[Collected data entries]
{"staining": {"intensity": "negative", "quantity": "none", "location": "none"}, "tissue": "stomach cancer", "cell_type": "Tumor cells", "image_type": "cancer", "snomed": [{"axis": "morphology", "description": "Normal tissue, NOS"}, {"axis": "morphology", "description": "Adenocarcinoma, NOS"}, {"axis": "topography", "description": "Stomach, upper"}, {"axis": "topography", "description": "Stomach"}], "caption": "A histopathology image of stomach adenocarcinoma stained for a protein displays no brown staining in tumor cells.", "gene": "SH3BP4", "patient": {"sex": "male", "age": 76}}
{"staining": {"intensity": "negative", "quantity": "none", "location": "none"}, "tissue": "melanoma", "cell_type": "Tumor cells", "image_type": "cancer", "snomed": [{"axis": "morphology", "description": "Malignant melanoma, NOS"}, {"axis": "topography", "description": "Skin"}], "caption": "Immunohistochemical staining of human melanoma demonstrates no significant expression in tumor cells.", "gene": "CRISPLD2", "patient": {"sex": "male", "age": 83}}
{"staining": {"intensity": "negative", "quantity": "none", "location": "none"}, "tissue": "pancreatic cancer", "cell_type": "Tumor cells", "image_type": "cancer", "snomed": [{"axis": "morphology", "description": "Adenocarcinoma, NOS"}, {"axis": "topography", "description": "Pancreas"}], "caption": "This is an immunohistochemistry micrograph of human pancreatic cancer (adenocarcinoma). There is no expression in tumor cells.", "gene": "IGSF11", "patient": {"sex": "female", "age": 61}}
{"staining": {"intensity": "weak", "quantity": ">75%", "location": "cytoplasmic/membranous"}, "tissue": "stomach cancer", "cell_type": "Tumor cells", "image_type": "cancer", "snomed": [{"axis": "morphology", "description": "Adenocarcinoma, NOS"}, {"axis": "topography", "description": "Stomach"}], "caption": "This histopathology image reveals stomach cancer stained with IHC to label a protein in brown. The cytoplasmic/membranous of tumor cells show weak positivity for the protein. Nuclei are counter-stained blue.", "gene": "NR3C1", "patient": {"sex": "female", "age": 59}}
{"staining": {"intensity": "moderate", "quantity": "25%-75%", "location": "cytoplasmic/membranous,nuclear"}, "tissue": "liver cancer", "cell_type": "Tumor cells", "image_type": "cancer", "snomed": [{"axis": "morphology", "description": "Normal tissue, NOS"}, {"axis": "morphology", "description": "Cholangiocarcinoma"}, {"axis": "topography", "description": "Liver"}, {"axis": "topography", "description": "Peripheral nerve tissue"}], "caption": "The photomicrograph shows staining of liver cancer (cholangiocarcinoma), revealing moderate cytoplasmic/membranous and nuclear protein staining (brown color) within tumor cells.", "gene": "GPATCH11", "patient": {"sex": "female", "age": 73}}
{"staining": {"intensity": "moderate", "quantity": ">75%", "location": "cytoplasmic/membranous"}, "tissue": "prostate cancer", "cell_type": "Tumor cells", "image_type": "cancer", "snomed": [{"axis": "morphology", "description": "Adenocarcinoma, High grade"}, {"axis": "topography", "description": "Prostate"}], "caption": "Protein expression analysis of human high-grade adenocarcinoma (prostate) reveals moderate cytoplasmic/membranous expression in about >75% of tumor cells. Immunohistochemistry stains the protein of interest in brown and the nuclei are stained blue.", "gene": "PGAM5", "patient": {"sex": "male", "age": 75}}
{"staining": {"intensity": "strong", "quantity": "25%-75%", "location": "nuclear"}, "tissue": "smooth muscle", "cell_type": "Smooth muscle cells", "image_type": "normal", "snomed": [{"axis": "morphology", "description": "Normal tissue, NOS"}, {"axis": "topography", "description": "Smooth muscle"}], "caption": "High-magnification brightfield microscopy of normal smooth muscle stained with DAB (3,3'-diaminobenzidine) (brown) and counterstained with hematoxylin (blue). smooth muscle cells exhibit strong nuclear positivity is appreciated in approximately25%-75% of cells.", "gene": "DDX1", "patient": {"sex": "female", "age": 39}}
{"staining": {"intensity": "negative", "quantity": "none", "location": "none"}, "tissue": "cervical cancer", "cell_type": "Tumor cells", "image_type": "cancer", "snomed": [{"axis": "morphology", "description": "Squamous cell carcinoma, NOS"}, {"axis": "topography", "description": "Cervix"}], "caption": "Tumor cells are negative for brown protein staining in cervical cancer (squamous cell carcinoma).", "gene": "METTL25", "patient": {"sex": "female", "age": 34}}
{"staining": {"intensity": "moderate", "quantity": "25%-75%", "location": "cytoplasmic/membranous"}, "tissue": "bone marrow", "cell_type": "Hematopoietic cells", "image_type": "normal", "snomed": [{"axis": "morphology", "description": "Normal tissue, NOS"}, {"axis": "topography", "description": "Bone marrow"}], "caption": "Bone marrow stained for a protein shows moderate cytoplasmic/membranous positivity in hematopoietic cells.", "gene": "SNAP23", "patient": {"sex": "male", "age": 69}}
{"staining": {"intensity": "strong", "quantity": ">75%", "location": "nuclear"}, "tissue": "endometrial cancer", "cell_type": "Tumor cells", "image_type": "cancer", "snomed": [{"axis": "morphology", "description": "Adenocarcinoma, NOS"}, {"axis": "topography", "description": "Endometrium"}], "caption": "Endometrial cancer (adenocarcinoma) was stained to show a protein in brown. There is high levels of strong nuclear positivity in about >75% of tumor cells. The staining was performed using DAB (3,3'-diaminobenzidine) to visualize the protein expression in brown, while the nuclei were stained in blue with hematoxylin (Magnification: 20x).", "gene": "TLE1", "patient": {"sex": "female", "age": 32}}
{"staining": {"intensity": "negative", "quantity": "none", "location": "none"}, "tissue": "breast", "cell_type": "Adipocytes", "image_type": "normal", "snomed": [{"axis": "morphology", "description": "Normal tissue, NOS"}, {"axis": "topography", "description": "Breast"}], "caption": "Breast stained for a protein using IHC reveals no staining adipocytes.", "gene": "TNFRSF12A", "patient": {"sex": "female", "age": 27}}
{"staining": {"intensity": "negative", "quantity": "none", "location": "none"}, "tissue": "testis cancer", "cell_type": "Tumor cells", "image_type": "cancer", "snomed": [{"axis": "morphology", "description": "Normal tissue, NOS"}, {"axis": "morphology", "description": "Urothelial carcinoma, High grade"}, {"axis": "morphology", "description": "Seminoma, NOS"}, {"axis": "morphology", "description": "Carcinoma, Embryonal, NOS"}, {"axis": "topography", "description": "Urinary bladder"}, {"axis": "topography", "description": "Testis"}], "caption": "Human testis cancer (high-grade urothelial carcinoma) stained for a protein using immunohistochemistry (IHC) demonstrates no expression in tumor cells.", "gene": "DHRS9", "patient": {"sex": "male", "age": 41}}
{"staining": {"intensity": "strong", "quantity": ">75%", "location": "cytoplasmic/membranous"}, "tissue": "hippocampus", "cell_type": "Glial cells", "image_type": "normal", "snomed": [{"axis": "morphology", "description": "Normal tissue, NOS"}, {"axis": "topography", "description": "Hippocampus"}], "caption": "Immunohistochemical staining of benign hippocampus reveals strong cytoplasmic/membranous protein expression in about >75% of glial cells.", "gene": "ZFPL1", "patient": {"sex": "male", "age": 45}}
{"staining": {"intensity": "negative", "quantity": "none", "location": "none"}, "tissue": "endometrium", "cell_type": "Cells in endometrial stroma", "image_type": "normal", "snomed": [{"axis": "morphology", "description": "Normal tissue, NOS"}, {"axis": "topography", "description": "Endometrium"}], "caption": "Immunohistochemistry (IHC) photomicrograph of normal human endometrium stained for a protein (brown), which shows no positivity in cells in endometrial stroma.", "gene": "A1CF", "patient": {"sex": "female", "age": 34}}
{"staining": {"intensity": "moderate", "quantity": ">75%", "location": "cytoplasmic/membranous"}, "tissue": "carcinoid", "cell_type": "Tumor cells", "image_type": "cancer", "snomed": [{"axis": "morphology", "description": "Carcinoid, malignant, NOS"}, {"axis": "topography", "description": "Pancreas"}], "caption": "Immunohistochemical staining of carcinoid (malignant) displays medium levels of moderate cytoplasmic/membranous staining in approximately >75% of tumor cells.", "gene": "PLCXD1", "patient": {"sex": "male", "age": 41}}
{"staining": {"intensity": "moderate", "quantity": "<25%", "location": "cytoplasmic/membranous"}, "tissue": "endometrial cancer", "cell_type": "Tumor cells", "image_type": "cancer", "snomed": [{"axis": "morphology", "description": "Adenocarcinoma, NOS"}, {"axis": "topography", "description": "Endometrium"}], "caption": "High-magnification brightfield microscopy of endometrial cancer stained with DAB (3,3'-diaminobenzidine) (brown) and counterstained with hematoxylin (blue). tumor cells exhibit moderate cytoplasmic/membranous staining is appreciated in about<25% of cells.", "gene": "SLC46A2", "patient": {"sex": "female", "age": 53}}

» Your task
Reproduce word for word the lines of the records above, beginning at the first and ending with the line where "staining of human" appears, and nothing past it.

» Answer box
{"staining": {"intensity": "negative", "quantity": "none", "location": "none"}, "tissue": "stomach cancer", "cell_type": "Tumor cells", "image_type": "cancer", "snomed": [{"axis": "morphology", "description": "Normal tissue, NOS"}, {"axis": "morphology", "description": "Adenocarcinoma, NOS"}, {"axis": "topography", "description": "Stomach, upper"}, {"axis": "topography", "description": "Stomach"}], "caption": "A histopathology image of stomach adenocarcinoma stained for a protein displays no brown staining in tumor cells.", "gene": "SH3BP4", "patient": {"sex": "male", "age": 76}}
{"staining": {"intensity": "negative", "quantity": "none", "location": "none"}, "tissue": "melanoma", "cell_type": "Tumor cells", "image_type": "cancer", "snomed": [{"axis": "morphology", "description": "Malignant melanoma, NOS"}, {"axis": "topography", "description": "Skin"}], "caption": "Immunohistochemical staining of human melanoma demonstrates no significant expression in tumor cells.", "gene": "CRISPLD2", "patient": {"sex": "male", "age": 83}}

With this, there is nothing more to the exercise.